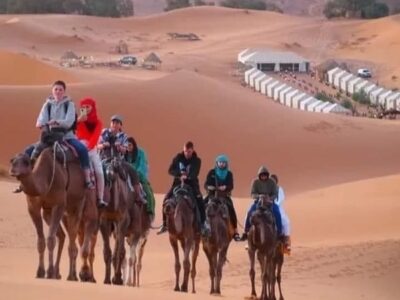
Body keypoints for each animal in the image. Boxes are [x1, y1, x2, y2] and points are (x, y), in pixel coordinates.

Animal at [9, 148, 86, 282]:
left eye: (26, 162)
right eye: (13, 160)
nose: (13, 169)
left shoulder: (59, 203)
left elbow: (50, 239)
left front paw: (49, 272)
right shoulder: (33, 206)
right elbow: (41, 240)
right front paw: (40, 272)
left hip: (77, 205)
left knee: (72, 240)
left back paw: (71, 276)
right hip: (48, 212)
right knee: (62, 235)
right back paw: (58, 273)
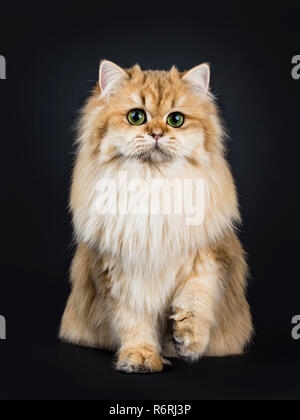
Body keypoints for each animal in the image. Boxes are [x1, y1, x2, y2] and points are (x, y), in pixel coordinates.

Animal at [59, 60, 253, 374]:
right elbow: (133, 322)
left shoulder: (208, 256)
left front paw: (187, 341)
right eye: (136, 117)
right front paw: (141, 358)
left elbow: (196, 300)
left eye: (175, 120)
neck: (153, 183)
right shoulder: (117, 271)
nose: (157, 133)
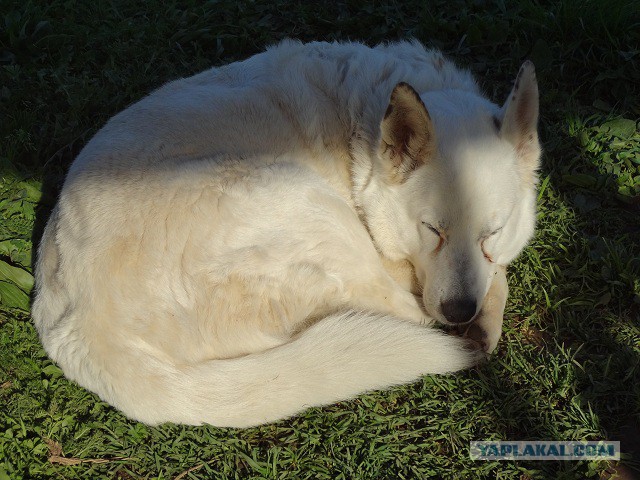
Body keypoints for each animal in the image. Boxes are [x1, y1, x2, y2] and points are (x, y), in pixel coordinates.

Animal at [31, 39, 540, 426]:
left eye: (490, 233)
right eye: (431, 229)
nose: (460, 311)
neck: (362, 135)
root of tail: (84, 330)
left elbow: (495, 271)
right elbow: (472, 286)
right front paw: (480, 319)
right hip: (313, 208)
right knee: (407, 313)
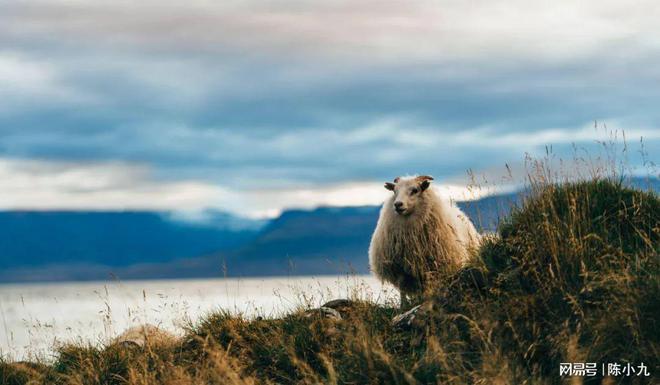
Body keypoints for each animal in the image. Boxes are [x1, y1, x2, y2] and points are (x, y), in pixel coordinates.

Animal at [368, 176, 482, 304]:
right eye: (395, 191)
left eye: (415, 190)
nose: (397, 204)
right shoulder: (399, 268)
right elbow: (402, 290)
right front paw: (403, 305)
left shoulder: (430, 266)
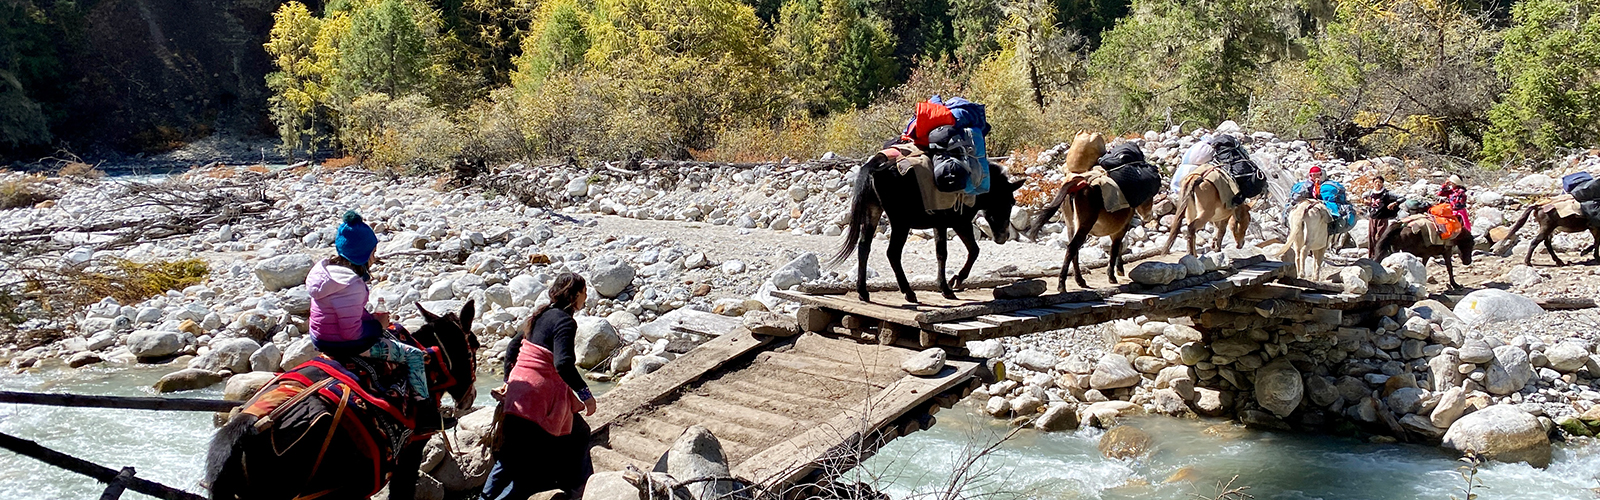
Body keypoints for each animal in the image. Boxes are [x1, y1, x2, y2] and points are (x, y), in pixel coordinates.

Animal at [832, 152, 1017, 302]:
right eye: (1009, 202)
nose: (1004, 236)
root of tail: (875, 167)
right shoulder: (961, 223)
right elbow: (974, 250)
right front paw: (956, 281)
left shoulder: (940, 225)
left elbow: (941, 254)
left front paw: (945, 287)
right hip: (900, 223)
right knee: (892, 253)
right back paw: (908, 292)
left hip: (873, 213)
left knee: (864, 247)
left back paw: (863, 292)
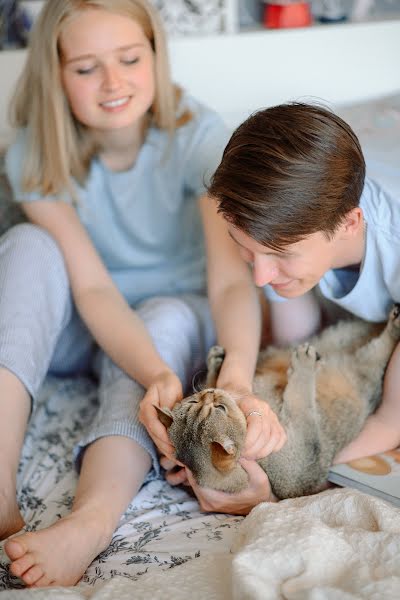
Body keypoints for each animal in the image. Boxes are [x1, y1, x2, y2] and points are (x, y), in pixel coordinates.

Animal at [158, 302, 400, 500]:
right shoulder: (302, 457)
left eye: (193, 402)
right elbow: (302, 400)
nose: (209, 394)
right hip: (361, 371)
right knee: (377, 353)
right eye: (221, 408)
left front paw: (216, 367)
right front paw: (304, 368)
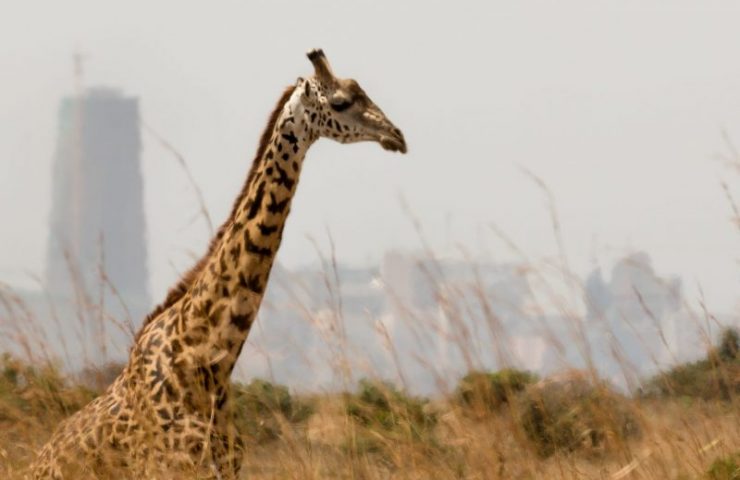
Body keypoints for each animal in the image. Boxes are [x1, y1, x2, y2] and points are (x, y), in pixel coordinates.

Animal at [31, 49, 408, 480]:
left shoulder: (225, 468)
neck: (207, 359)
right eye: (342, 101)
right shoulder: (168, 467)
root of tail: (38, 459)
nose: (397, 136)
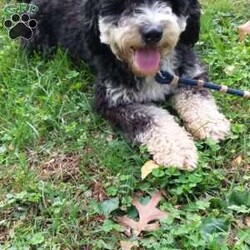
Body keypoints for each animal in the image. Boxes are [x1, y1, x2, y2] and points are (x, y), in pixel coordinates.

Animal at [22, 0, 230, 170]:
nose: (153, 33)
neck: (154, 71)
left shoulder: (190, 74)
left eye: (171, 2)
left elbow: (197, 97)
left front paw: (211, 124)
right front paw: (178, 149)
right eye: (123, 3)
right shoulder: (112, 99)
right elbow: (152, 117)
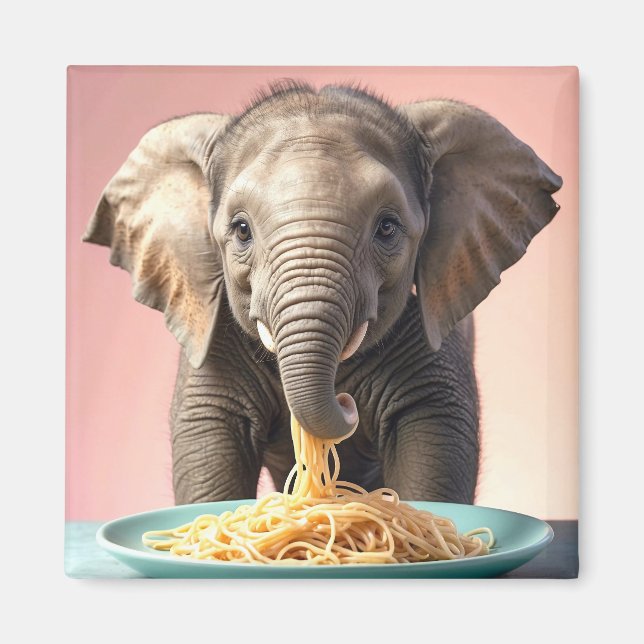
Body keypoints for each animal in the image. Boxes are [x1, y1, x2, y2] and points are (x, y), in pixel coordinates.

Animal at [83, 81, 562, 506]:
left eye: (387, 227)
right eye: (241, 230)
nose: (347, 405)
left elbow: (435, 445)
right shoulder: (211, 344)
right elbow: (207, 446)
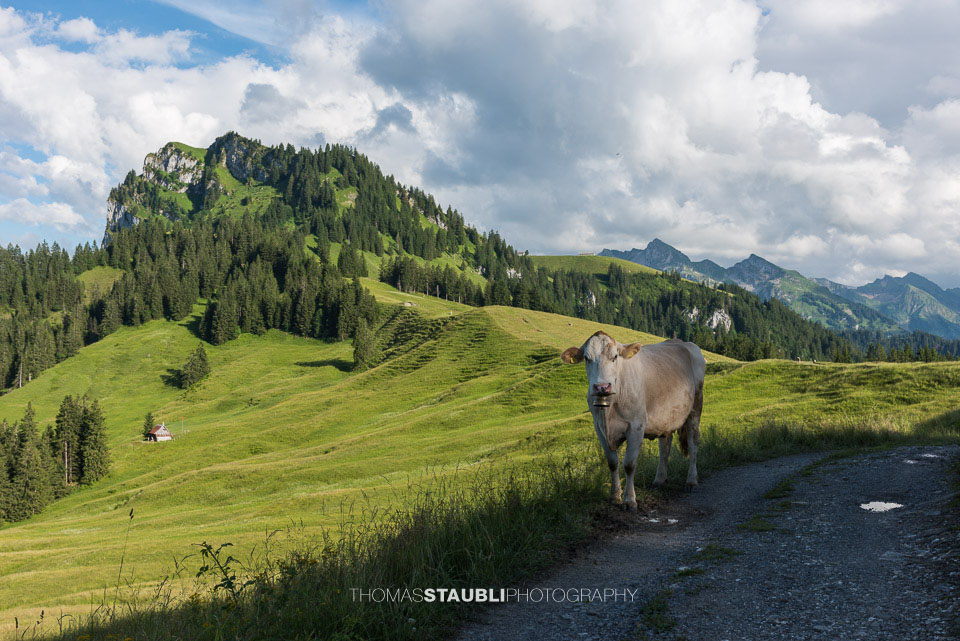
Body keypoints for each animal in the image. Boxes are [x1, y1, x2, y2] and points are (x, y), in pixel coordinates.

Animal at [561, 331, 706, 510]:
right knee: (665, 447)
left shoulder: (636, 426)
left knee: (693, 444)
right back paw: (659, 480)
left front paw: (630, 500)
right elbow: (612, 463)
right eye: (587, 358)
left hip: (695, 408)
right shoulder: (599, 429)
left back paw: (691, 481)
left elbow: (629, 464)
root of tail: (683, 343)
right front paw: (614, 496)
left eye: (615, 356)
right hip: (666, 417)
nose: (602, 387)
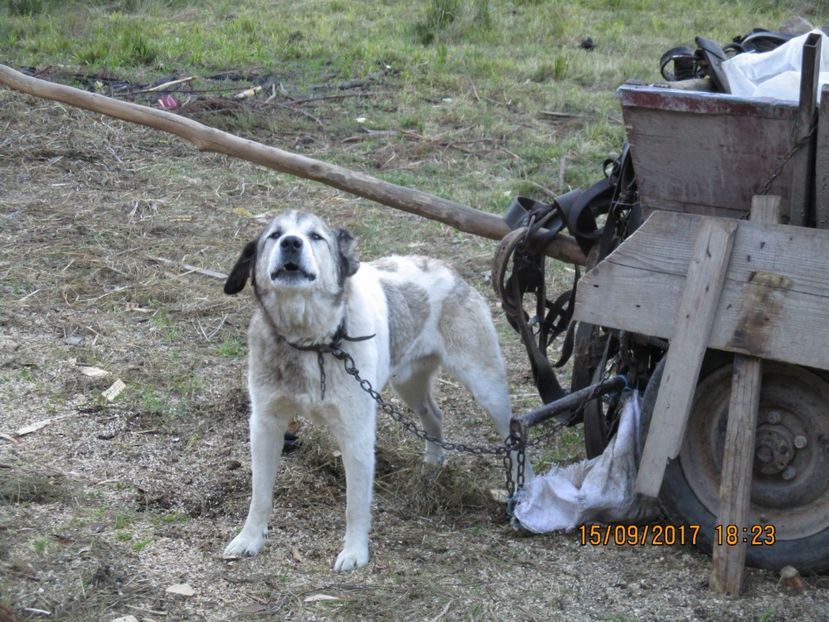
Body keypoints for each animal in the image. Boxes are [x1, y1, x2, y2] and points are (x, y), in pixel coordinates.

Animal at [223, 212, 528, 572]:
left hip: (486, 385)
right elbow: (260, 494)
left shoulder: (356, 436)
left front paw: (355, 552)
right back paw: (431, 466)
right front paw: (250, 538)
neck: (313, 342)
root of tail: (446, 268)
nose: (291, 243)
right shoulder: (265, 425)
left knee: (515, 435)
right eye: (274, 235)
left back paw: (521, 495)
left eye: (315, 236)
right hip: (408, 383)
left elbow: (355, 505)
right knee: (434, 415)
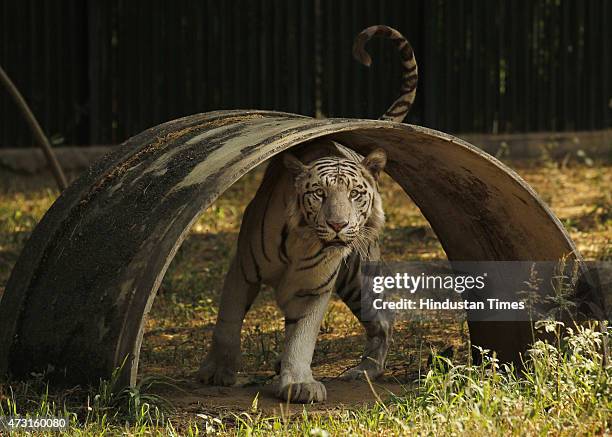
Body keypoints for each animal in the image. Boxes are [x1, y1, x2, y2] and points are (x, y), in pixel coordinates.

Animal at [198, 25, 418, 402]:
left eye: (355, 194)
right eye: (319, 193)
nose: (337, 224)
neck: (301, 242)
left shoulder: (313, 289)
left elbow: (302, 336)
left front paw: (298, 383)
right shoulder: (243, 269)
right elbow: (227, 320)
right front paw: (218, 372)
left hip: (358, 278)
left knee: (385, 320)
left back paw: (364, 371)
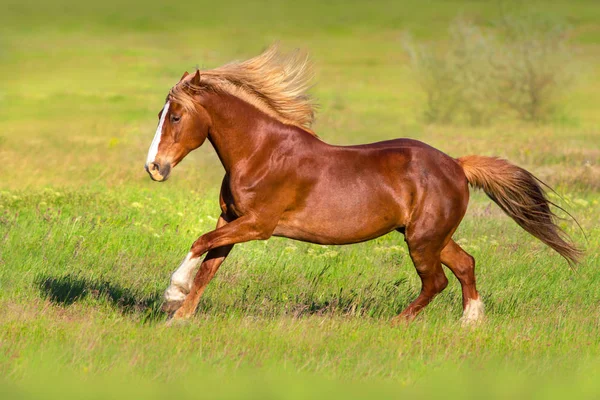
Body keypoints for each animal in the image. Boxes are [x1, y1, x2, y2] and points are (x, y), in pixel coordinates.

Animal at [143, 45, 580, 324]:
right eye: (160, 114)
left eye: (176, 116)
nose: (154, 167)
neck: (261, 153)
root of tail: (457, 166)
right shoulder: (230, 220)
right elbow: (209, 266)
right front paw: (180, 316)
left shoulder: (258, 225)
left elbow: (199, 243)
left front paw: (171, 296)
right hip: (431, 235)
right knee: (465, 265)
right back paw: (470, 324)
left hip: (422, 240)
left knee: (437, 280)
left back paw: (397, 324)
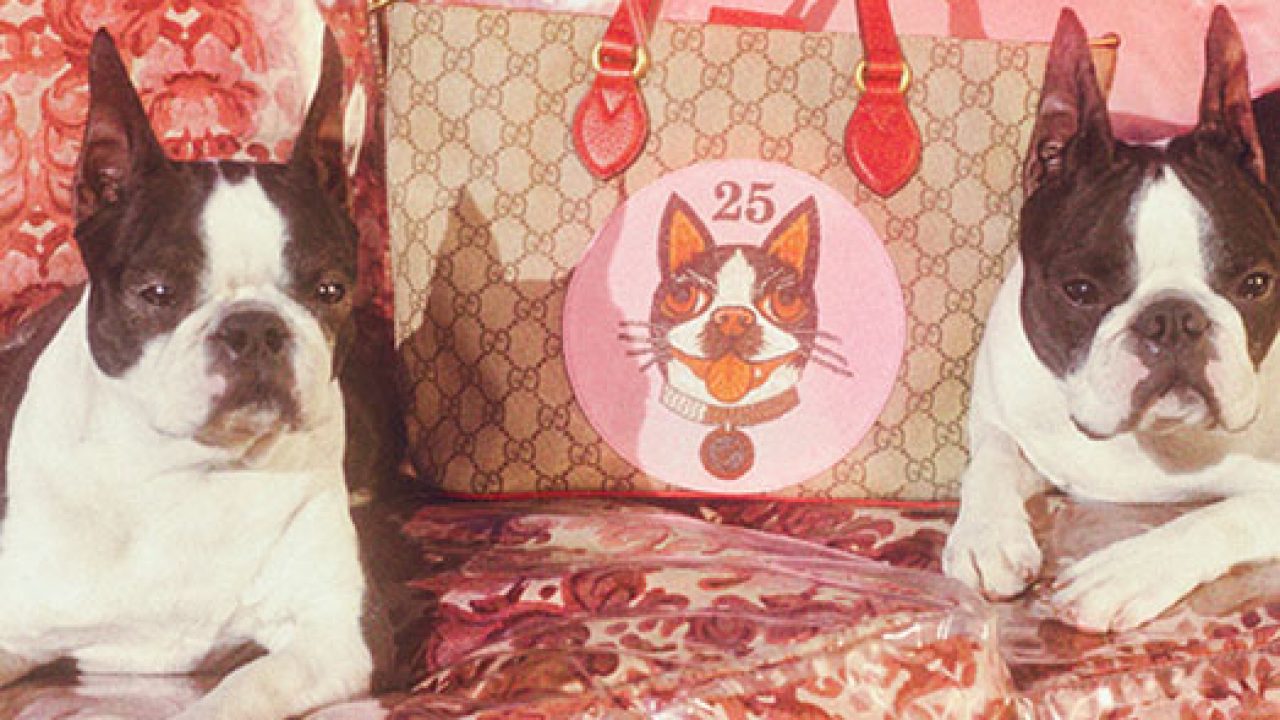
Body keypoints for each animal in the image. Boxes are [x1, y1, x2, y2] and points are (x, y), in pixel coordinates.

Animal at [0, 28, 410, 718]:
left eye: (330, 290)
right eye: (158, 292)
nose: (254, 328)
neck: (186, 470)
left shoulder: (339, 632)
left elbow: (245, 687)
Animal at [942, 6, 1280, 634]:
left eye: (1256, 284)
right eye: (1080, 290)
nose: (1173, 319)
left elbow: (1225, 514)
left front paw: (1128, 570)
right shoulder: (1011, 424)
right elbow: (992, 459)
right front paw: (985, 534)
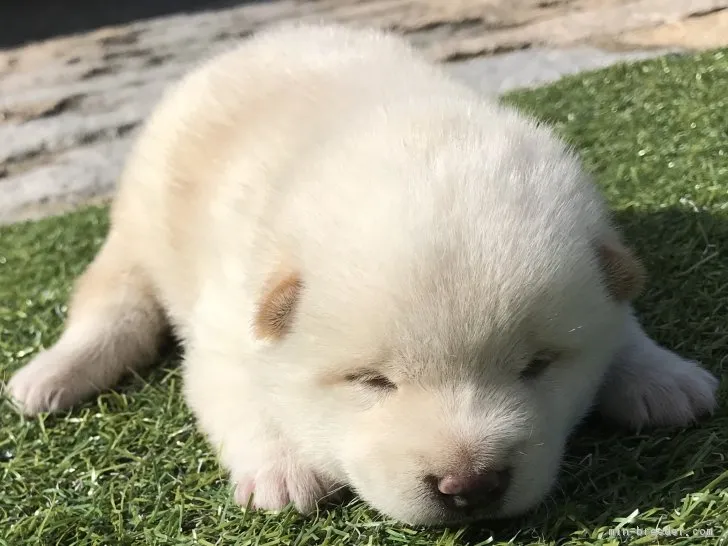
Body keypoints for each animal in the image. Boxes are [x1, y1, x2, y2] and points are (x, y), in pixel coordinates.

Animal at [5, 22, 720, 524]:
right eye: (372, 381)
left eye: (537, 366)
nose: (470, 485)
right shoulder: (229, 319)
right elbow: (237, 392)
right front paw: (284, 469)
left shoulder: (604, 263)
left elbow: (621, 315)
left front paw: (662, 376)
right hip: (138, 225)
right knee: (112, 307)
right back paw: (46, 379)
=-=-=
▸ INSTRUCTIONS TO FOLLOW
Would you give the material back exactly, minus the pictures?

▸ SOLUTION TO THIS PROBLEM
Body keypoints for each animal in the image. Boxes are [x1, y1, x2, y2] and points are (x, y), in pixel coordinates.

Animal at [9, 148, 86, 282]:
left eye: (26, 162)
right eye: (13, 160)
nose: (13, 169)
left shoulder: (59, 203)
left elbow: (50, 239)
left front paw: (49, 272)
right shoulder: (33, 206)
right elbow: (41, 240)
right front paw: (40, 272)
left hip: (77, 205)
left knee: (72, 240)
left back paw: (71, 276)
right hip: (48, 212)
right knee: (62, 235)
right back paw: (58, 273)
Body keypoints for each animal in the image. Boxes are [x1, y1, x2, y2] and points are (x, y), in pixel coordinates.

Animal at [59, 60, 253, 374]:
right elbow: (133, 322)
left shoulder: (208, 256)
left front paw: (187, 341)
right eye: (136, 117)
right front paw: (141, 358)
left elbow: (196, 300)
left eye: (175, 120)
neck: (153, 183)
right shoulder: (117, 271)
nose: (157, 133)
Body keypoints for each animal in the image. Boxes are [x1, y1, x2, y2] and points are (x, y), in pixel coordinates.

Animal at [31, 39, 540, 426]:
left eye: (490, 233)
right eye: (431, 229)
nose: (460, 311)
neck: (362, 135)
root of tail: (84, 330)
left elbow: (495, 271)
right elbow: (472, 286)
right front paw: (480, 319)
right hip: (313, 208)
right knee: (407, 313)
Body keypoints for each animal in the image. Boxes are [x1, y1, x2, y2] and points are (x, y), in pixel coordinates.

Animal at [368, 176, 482, 304]:
right eye: (395, 191)
left eye: (415, 190)
nose: (397, 204)
right shoulder: (399, 268)
right elbow: (402, 290)
right front paw: (403, 305)
left shoulder: (430, 266)
Body keypoints for each animal in the image. Boxes are [x1, y1, x2, y2] and points are (x, y), in pixel coordinates.

Animal at [832, 152, 1017, 302]:
right eye: (1009, 202)
nose: (1004, 236)
root of tail: (875, 167)
right shoulder: (961, 223)
right elbow: (974, 250)
right front paw: (956, 281)
left shoulder: (940, 225)
left elbow: (941, 254)
left front paw: (945, 287)
right hip: (900, 223)
right knee: (892, 253)
right back paw: (908, 292)
left hip: (873, 213)
left knee: (864, 247)
left back paw: (863, 292)
Body keypoints for each animal in the image. Boxes are [x1, y1, x2, y2] and points are (x, y), in pixel coordinates.

Animal at [158, 302, 400, 500]:
right shoulder: (302, 457)
left eye: (193, 402)
right elbow: (302, 400)
nose: (209, 394)
right hip: (361, 371)
right knee: (377, 353)
right eye: (221, 408)
left front paw: (216, 367)
right front paw: (304, 368)
Body keypoints for each animal in the image. Boxes are [x1, y1, x2, y2] and points are (x, y), in pixel coordinates.

Animal at [31, 49, 408, 480]:
left shoulder: (225, 468)
neck: (207, 359)
right eye: (342, 101)
right shoulder: (168, 467)
root of tail: (38, 459)
nose: (397, 136)
Body keypoints for each animal in the image. Boxes are [x1, y1, x2, y2] and points are (x, y), in pixel coordinates.

Animal at [22, 0, 230, 170]:
nose: (153, 33)
neck: (154, 71)
left shoulder: (190, 74)
left eye: (171, 2)
left elbow: (197, 97)
left front paw: (211, 124)
right front paw: (178, 149)
right eye: (123, 3)
right shoulder: (112, 99)
right elbow: (152, 117)
Body keypoints for each animal in the image. Boxes are [x1, y1, x2, y2] and points are (x, y), in pixel coordinates.

Animal at [83, 81, 562, 506]:
left eye: (387, 227)
right eye: (241, 230)
nose: (347, 405)
left elbow: (435, 445)
right shoulder: (211, 344)
right elbow: (207, 446)
Body keypoints for each animal in the image. Boxes are [x1, y1, x2, y2] and points are (x, y), in pixel coordinates.

Animal at [561, 331, 706, 510]:
right knee: (665, 447)
left shoulder: (636, 426)
left knee: (693, 444)
right back paw: (659, 480)
left front paw: (630, 500)
right elbow: (612, 463)
right eye: (587, 358)
left hip: (695, 408)
right shoulder: (599, 429)
left back paw: (691, 481)
left elbow: (629, 464)
root of tail: (683, 343)
right front paw: (614, 496)
left eye: (615, 356)
right hip: (666, 417)
nose: (602, 387)
Body keypoints for each animal in the image. Boxes are [x1, y1, x2, y2] and points are (x, y), in pixel coordinates.

Animal at [223, 212, 528, 572]:
left hip: (486, 385)
right elbow: (260, 494)
left shoulder: (356, 436)
left front paw: (355, 552)
right back paw: (431, 466)
right front paw: (250, 538)
neck: (313, 342)
root of tail: (446, 268)
nose: (291, 243)
right shoulder: (265, 425)
left knee: (515, 435)
right eye: (274, 235)
left back paw: (521, 495)
left eye: (315, 236)
right hip: (408, 383)
left elbow: (355, 505)
right knee: (434, 415)
Body keypoints for each animal in the image. Boxes are [x1, y1, x2, y2] and points are (x, y), in pixel coordinates.

Animal at [198, 25, 418, 402]:
left eye: (355, 194)
right eye: (319, 193)
nose: (337, 224)
neck: (301, 242)
left shoulder: (313, 289)
left elbow: (302, 336)
left front paw: (298, 383)
right shoulder: (243, 269)
right elbow: (227, 320)
right front paw: (218, 372)
left hip: (358, 278)
left knee: (385, 320)
left back paw: (364, 371)
Body keypoints for each animal in the image. Boxes are [x1, y1, x2, y2] and points are (x, y), in pixel coordinates.

Animal at [143, 45, 580, 324]:
right eye: (160, 114)
left eye: (176, 116)
nose: (154, 167)
neck: (261, 153)
root of tail: (457, 166)
right shoulder: (230, 220)
right elbow: (209, 266)
right front paw: (180, 316)
left shoulder: (258, 225)
left elbow: (199, 243)
left front paw: (171, 296)
right hip: (431, 235)
right knee: (465, 265)
right back paw: (470, 324)
left hip: (422, 240)
left knee: (437, 280)
left back paw: (397, 324)
Body keypoints for each animal in the image. Boxes are [x1, y1, x2, y2] and points are (x, y), in pixel coordinates.

Animal at [0, 28, 410, 718]:
left eye: (330, 290)
right eye: (158, 292)
nose: (254, 328)
neck: (186, 470)
left shoulder: (339, 632)
left elbow: (245, 687)
Animal at [942, 6, 1280, 634]:
left eye: (1256, 284)
right eye: (1080, 290)
nose: (1173, 319)
left elbow: (1225, 514)
left front paw: (1128, 570)
right shoulder: (1011, 424)
right elbow: (992, 459)
right front paw: (985, 534)
Body keypoints for each animal in the image. Boxes are [x1, y1, x2, y2] and points are (x, y), in pixel coordinates.

Animal at [5, 22, 720, 524]:
right eye: (372, 381)
left eye: (537, 366)
nose: (470, 485)
right shoulder: (229, 319)
right elbow: (237, 392)
right front paw: (284, 469)
left shoulder: (604, 263)
left elbow: (621, 315)
left front paw: (662, 376)
right hip: (138, 225)
right knee: (112, 307)
right back paw: (46, 379)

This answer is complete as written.